No atual cenário, os autores do artigo alertam que a estratégia digital, mesmo que ela exista desde 2018, não faz parte das prioridades nacionais. As razões para que isso aconteça são três: a descoordenação do centro do governo federal, o desmanche das bases de dados nacionais e a incompreensão da importância da transformação digital para um desenvolvimento inclusivo.
No primeiro caso apontado, a rotatividade dos ministros sugere uma dificuldade muito grande do governo em organizar-se e atuar de forma coordenada. Difícil discernir prioridades nas falas oficiais, confusas e contraditórias. No segundo caso, o país caminha para um voo cego em função dos processos de desestruturação de instituições como o Inpe, Capes, CNPq, Inep, o Ibama e o próprio IBGE. Some-se os problemas nas bases de dados como o Datasus. Finalmente há o "hackeamento'' das bases de dados do Tesouro, Receita, Banco Central e Ministério da Saúde. No terceiro caso, há o desconhecimento generalizado da necessidade urgente de se trazer a transformação digital para o centro das decisões estratégicas.

Para os professores, o caminho para a mudança começa por inverter o rumo desses três vetores, para se chegar a um esboço de uma transformação digital com potencial para alcançar resultados efetivos. O primeiro desafio seria estabelecer uma instância de coordenação nacional, com participação de representações de empresários, trabalhadores e acadêmicos como mecanismo de governança de um esforço nacional destinado a impulsionar a transição do Brasil para um novo patamar de capacidade digital.

O segundo vetor aponta para a infraestrutura de dados do país. De apagão a apagão, o Brasil caminha para uma escuridão que será tão longa quanto o tempo que se levar para trabalhar na direção oposta. "Big data" pressupõe disponibilidade de dados. O momento é de resistir ao apagamento da memória estatística nacional e de trabalhar em novas configurações de especificações destinadas a instrumentalizar um "building back better" em novas bases.

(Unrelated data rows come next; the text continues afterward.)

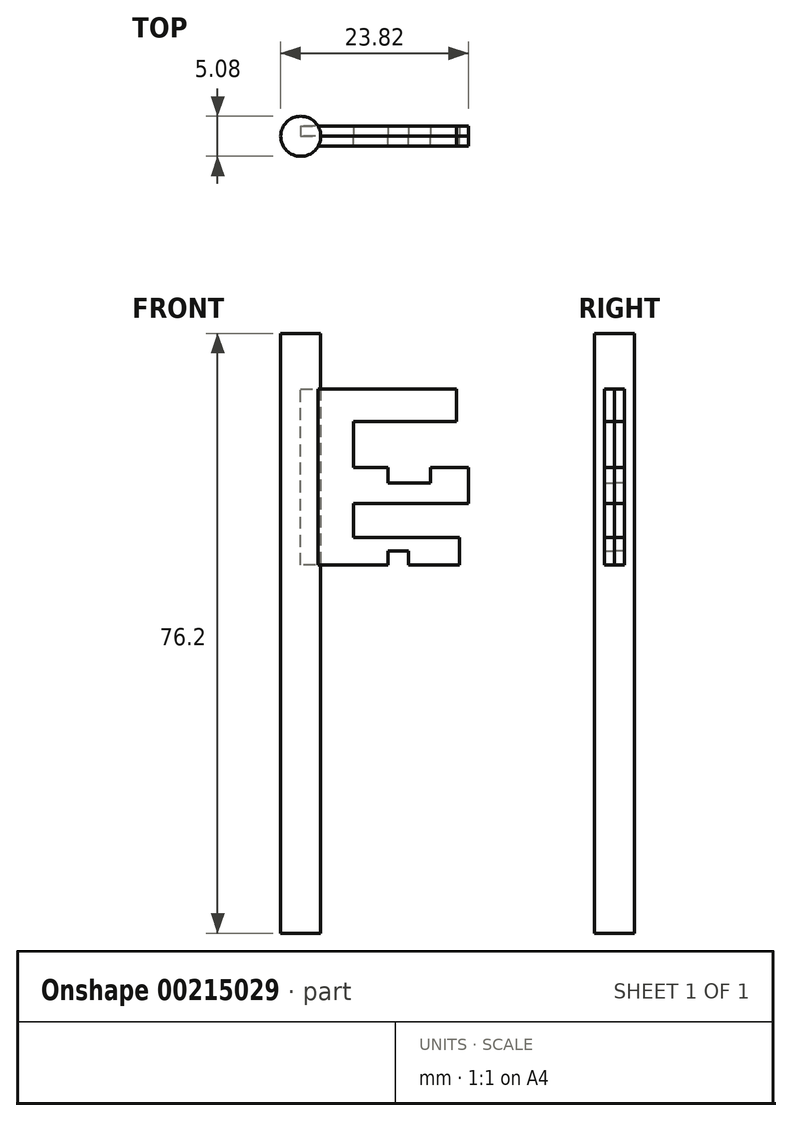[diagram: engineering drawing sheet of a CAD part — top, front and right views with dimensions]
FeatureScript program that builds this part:
annotation { "Feature Type Name" : "Feature", "Feature Type Description" : "" }
export const myFeature = defineFeature(function(context is Context, id is Id, definition is map)
    precondition{}
    {
        {
            var Q0;
            Q0=qCreatedBy(makeId("Top.planeOp"),FACE);
            var sketch = newSketch(context, id + "F0", { "sketchPlane" : qUnion([Q0])});
            skCircle(sketch, "E0", {"center": v(0, 0) * mm, "radius": 2.54 * mm});
            skSolve(sketch);
        }
        {
            var Q0;
            Q0 = qSketchRegion(id + "F0", true);
            extrude(context, id + "F1", {"entities" : qUnion([Q0]), "depth" : 76.2 * mm});
        }
        {
            var Q0;
            Q0=qCreatedBy(makeId("Front.planeOp"),FACE);
            var sketch = newSketch(context, id + "F2", { "sketchPlane" : qUnion([Q0])});
            skLineSegment(sketch, "E1", {"start": v(0, 69.15) * mm, "end": v(19.76, 69.15) * mm});
            skLineSegment(sketch, "E2", {"start": v(19.76, 69.15) * mm, "end": v(19.76, 65.03) * mm});
            skLineSegment(sketch, "E3", {"start": v(19.76, 65.03) * mm, "end": v(6.73, 65.03) * mm});
            skLineSegment(sketch, "E4", {"start": v(6.73, 65.03) * mm, "end": v(6.73, 59.17) * mm});
            skLineSegment(sketch, "E5", {"start": v(6.73, 59.17) * mm, "end": v(11.07, 59.17) * mm});
            skLineSegment(sketch, "E6", {"start": v(11.07, 59.17) * mm, "end": v(11.07, 57.21) * mm});
            skLineSegment(sketch, "E7", {"start": v(11.07, 57.21) * mm, "end": v(16.5, 57.21) * mm});
            skLineSegment(sketch, "E8", {"start": v(16.5, 57.21) * mm, "end": v(16.5, 59.17) * mm});
            skLineSegment(sketch, "E9", {"start": v(16.5, 59.17) * mm, "end": v(21.28, 59.17) * mm});
            skLineSegment(sketch, "E10", {"start": v(21.28, 59.17) * mm, "end": v(21.28, 54.6) * mm});
            skLineSegment(sketch, "E11", {"start": v(21.28, 54.6) * mm, "end": v(6.73, 54.6) * mm});
            skLineSegment(sketch, "E12", {"start": v(6.73, 54.6) * mm, "end": v(6.73, 50.26) * mm});
            skLineSegment(sketch, "E13", {"start": v(6.73, 50.26) * mm, "end": v(20.2, 50.26) * mm});
            skLineSegment(sketch, "E14", {"start": v(20.2, 50.26) * mm, "end": v(20.2, 46.8) * mm});
            skLineSegment(sketch, "E15", {"start": v(20.2, 46.8) * mm, "end": v(13.68, 46.8) * mm});
            skLineSegment(sketch, "E16", {"start": v(13.68, 46.8) * mm, "end": v(13.68, 48.53) * mm});
            skLineSegment(sketch, "E17", {"start": v(13.68, 48.53) * mm, "end": v(11.07, 48.53) * mm});
            skLineSegment(sketch, "E18", {"start": v(11.07, 48.53) * mm, "end": v(11.07, 46.8) * mm});
            skLineSegment(sketch, "E19", {"start": v(11.07, 46.8) * mm, "end": v(0, 46.8) * mm});
            skLineSegment(sketch, "E20", {"start": v(0, 46.8) * mm, "end": v(0, 69.15) * mm});
            skSolve(sketch);
        }
        {
            var Q0;
            Q0 = qSketchRegion(id + "F2", true);
            extrude(context, id + "F3", {"entities" : qUnion([Q0]), "operationType" : NewBodyOperationType.ADD, "depth" : 1.27 * mm});
        }
        {
            var Q0;
            Q0 = qSketchRegion(id + "F2", true);
            extrude(context, id + "F4", {"entities" : qUnion([Q0]), "oppositeDirection" : true, "depth" : 1.27 * mm});
        }
    });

O terceiro é a mobilização nacional em torno da transformação digital. O país possui pelo menos três setores que podem ser a porta de entrada para este esforço: educação, saúde e transferências de renda. Em todos três o impacto da Covid-19 funcionou como um propulsor brutal da digitalização de rotinas, processos e da produtividade. A educação não apenas não será mais a mesma como também será potencializada de múltiplas maneiras, como se está observando pelo mundo todo. A telemedicina rompeu um dique de resistências e preconceitos que cimentou o corporativismo médico por décadas.

As possibilidades de inclusão financeira e redução da informalidade via programas de transferência condicionadas de renda por um sistema financeiro cada vez mais competitivo redefiniu os significados e os usos do dinheiro. As três iniciativas combinadas podem alinhar o país na direção de um salto que perpasse todos os setores da vida nacional. O alcance e a velocidade dependerão, naturalmente, da envergadura do esforço do país: atenção, recursos, priorização, etc. As consequências dessas mudanças terão um potencial profundamente transformador, concluem os autores do artigo.